Her research and scholarship is in public health and health policy and focuses at the intersection of ethics, economics, and politics in health and health care. Her research and scholarship includes areas such as global health justice; global health governance; health and social justice; health financing and insurance; health, health systems, and economic development; and the economic and ethical evaluation of addiction programs and emergency and humanitarian services. Her research is conducted nationally and internationally, including work in India, Indonesia, Malawi, Malaysia, Morocco, South Africa, South Korea, the United States and Vietnam. These contributions are unified by an overarching interest in disparities and equity in health and health care, focusing on vulnerable and impoverished populations at the national and global level. She has published both theoretical and empirical work on equity and efficiency of health system access, financing, resource allocation, policy reform and the social determinants of health.

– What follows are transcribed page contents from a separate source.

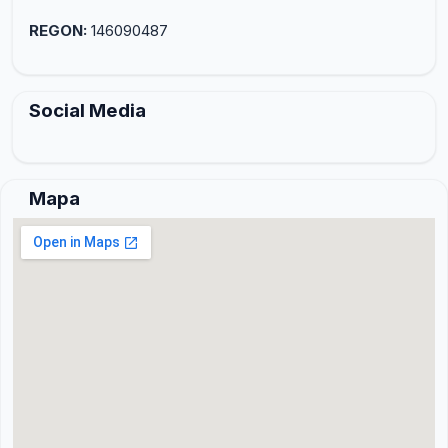
REGON:
146090487
Social Media
Mapa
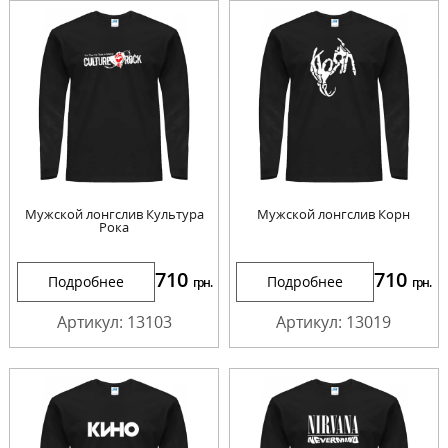
Мужской лонгслив Культура
Мужской лонгслив Корн
Рока
710
710
Подробнее
Подробнее
грн.
грн.
Артикул: 13103
Артикул: 13019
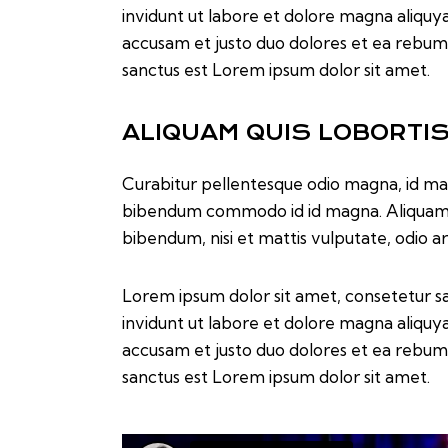
invidunt ut labore et dolore magna aliquy
accusam et justo duo dolores et ea rebum.
sanctus est Lorem ipsum dolor sit amet.
ALIQUAM QUIS LOBORTI
Curabitur pellentesque odio magna, id ma
bibendum commodo id id magna. Aliquam se
bibendum, nisi et mattis vulputate, odio arc
Lorem ipsum dolor sit amet, consetetur s
invidunt ut labore et dolore magna aliquy
accusam et justo duo dolores et ea rebum.
sanctus est Lorem ipsum dolor sit amet.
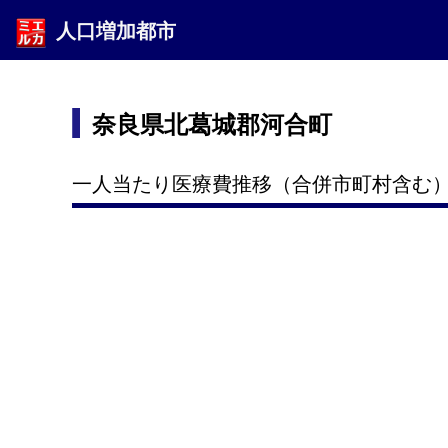
人口増加都市
奈良県北葛城郡河合町
一人当たり医療費推移（合併市町村含む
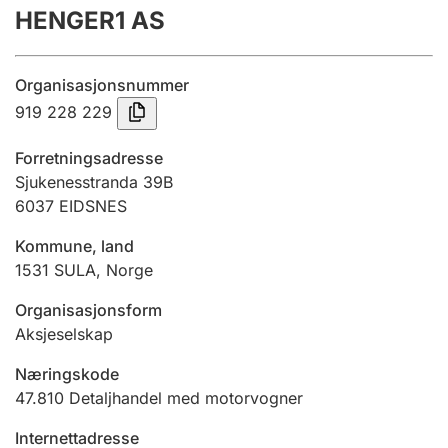
HENGER1 AS
Årsrekneskap
Innsending og forseinkingsgebyr
Organisasjonsnummer
919 228 229
Tinglysing
Forretningsadresse
Sjukenesstranda 39B
6037
EIDSNES
Jeger
Betaling og jegeravgiftskort
Kommune, land
1531
SULA
,
Norge
Ektepaktrettleiaren
Organisasjonsform
Aksjeselskap
Næringskode
Andre tema
47.810
Detaljhandel med motorvogner
Internettadresse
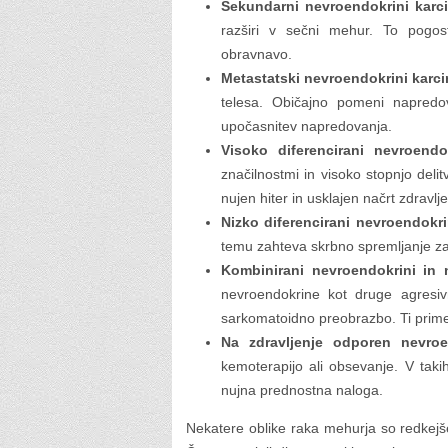
Sekundarni nevroendokrini karc
razširi v sečni mehur. To pogo
obravnavo.
Metastatski nevroendokrini karc
telesa. Običajno pomeni napredov
upočasnitev napredovanja.
Visoko diferencirani nevroendo
značilnostmi in visoko stopnjo delitv
nujen hiter in usklajen načrt zdravlje
Nizko diferencirani nevroendokri
temu zahteva skrbno spremljanje za
Kombinirani nevroendokrini in 
nevroendokrine kot druge agres
sarkomatoidno preobrazbo. Ti primeri
Na zdravljenje odporen nevroe
kemoterapijo ali obsevanje. V takih
nujna prednostna naloga.
Nekatere oblike raka mehurja so redkejše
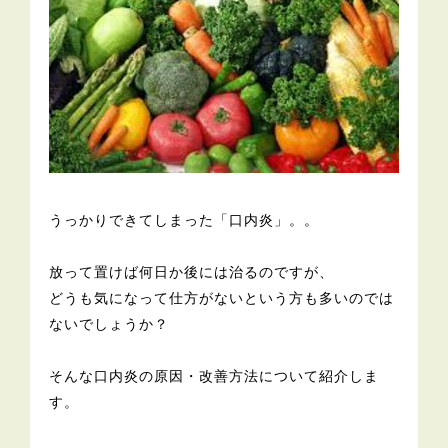
うっかりできてしまった「口内炎」。。
放って置けば何日か後には治るのですが、
どうも気になって仕方がないという方も多いのでは
ないでしょうか？
そんな口内炎の原因・改善方法について紹介しま
す。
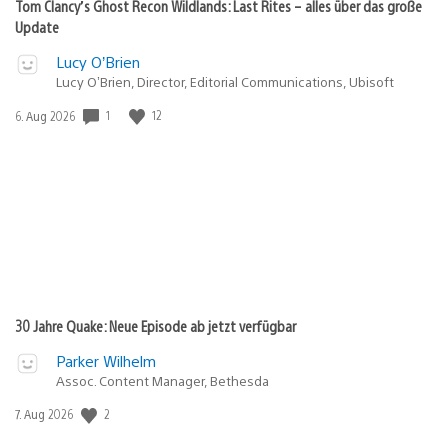
Tom Clancy’s Ghost Recon Wildlands: Last Rites – alles über das große
Update
Lucy O’Brien
Lucy O’Brien, Director, Editorial Communications, Ubisoft
Veröffentlichungsdatum:
1
12
6. Aug 2026
30 Jahre Quake: Neue Episode ab jetzt verfügbar
Parker Wilhelm
Assoc. Content Manager, Bethesda
Veröffentlichungsdatum:
2
7. Aug 2026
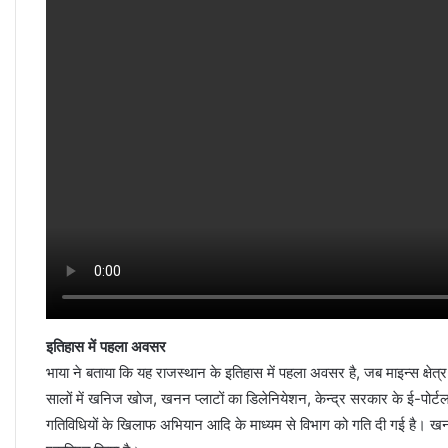
इतिहास में पहला अवसर
भाया ने बताया कि यह राजस्थान के इतिहास में पहला अवसर है, जब माइन्स क्षेत्र 
सालों में खनिज खोज, खनन प्लाटों का डिलेनियेशन, केन्द्र सरकार के ई-पोर
गतिविधियों के खिलाफ अभियान आदि के माध्यम से विभाग को गति दी गई है। खनन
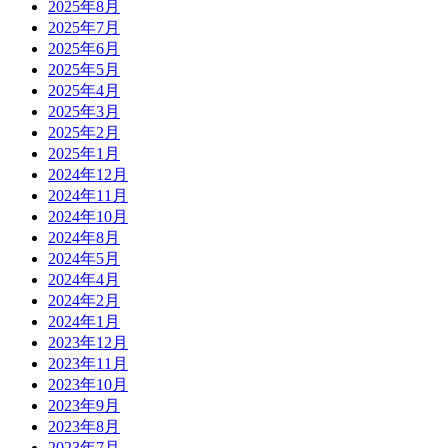
2025年8月
2025年7月
2025年6月
2025年5月
2025年4月
2025年3月
2025年2月
2025年1月
2024年12月
2024年11月
2024年10月
2024年8月
2024年5月
2024年4月
2024年2月
2024年1月
2023年12月
2023年11月
2023年10月
2023年9月
2023年8月
2023年7月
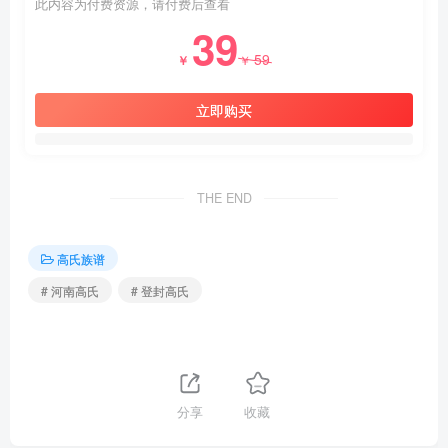
此内容为付费资源，请付费后查看
39
59
￥
￥
立即购买
THE END
高氏族谱
# 河南高氏
# 登封高氏
分享
收藏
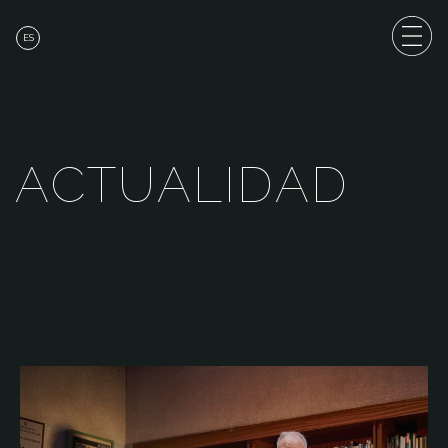
ES
A
C
T
U
A
L
I
D
A
D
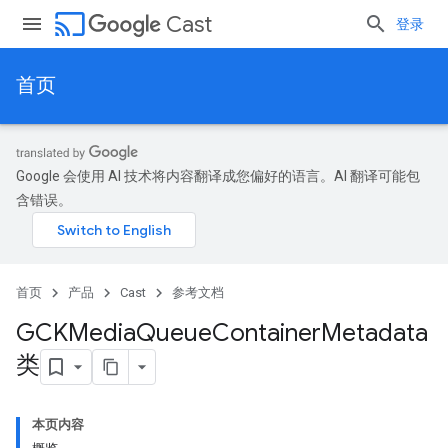
cast
Cast
登录
首页
Google 会使用 AI 技术将内容翻译成您偏好的语言。AI 翻译可能包
含错误。
首页
产品
Cast
参考文档
GCKMedia
Queue
Container
Metadata
类
本页内容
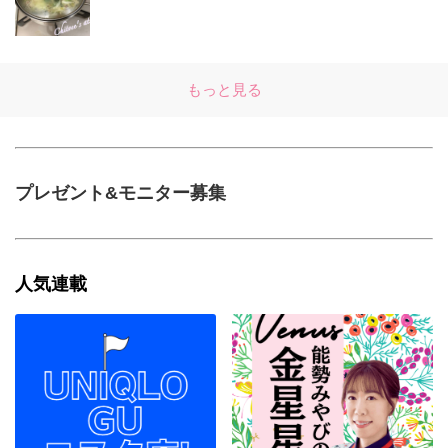
もっと見る
プレゼント&モニター募集
人気連載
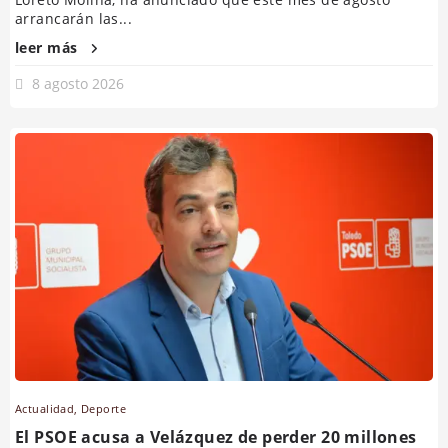
arrancarán las...
leer más
8 agosto 2026
Actualidad
,
Deporte
El PSOE acusa a Velázquez de perder 20 millones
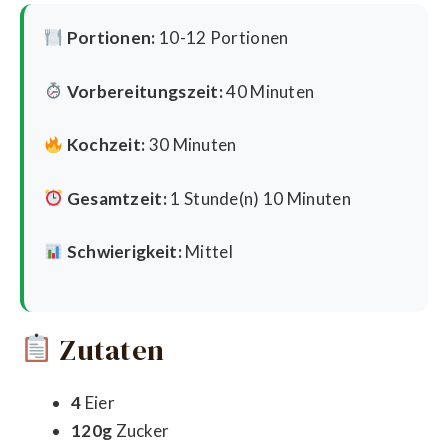
Portionen:
10-12 Portionen
Vorbereitungszeit:
40 Minuten
Kochzeit:
30 Minuten
Gesamtzeit:
1 Stunde(n) 10 Minuten
Schwierigkeit:
Mittel
Zutaten
4
Eier
120g
Zucker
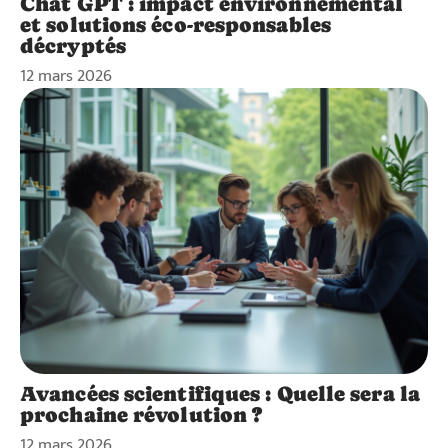
Chat GPT : impact environnemental
et solutions éco-responsables
décryptés
12 mars 2026
Avancées scientifiques : Quelle sera la
prochaine révolution ?
12 mars 2026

With a John Simon Guggenheim Fellowship, she is completing her forthcoming book, Global Health Justice and Governance, with Clarendon Press of Oxford University Press.

Dr. Ruger’s work has been published by Lancet; British Medical Journal; American Journal of Public Health; Quarterly Journal of Medicine; Academic Emergency Medicine; Yale Journal of Law and the Humanities; Bulletin of the World Health Organization; Journal of Epidemiology and Community Health; Cornell Journal of Law and Public Policy; Health Affairs; Value Health; Social Science and Medicine; American Journal of Bioethics; Public Health Ethics;  Journal of Health Politics, Policy and Law; and Clarendon Press of Oxford University Press.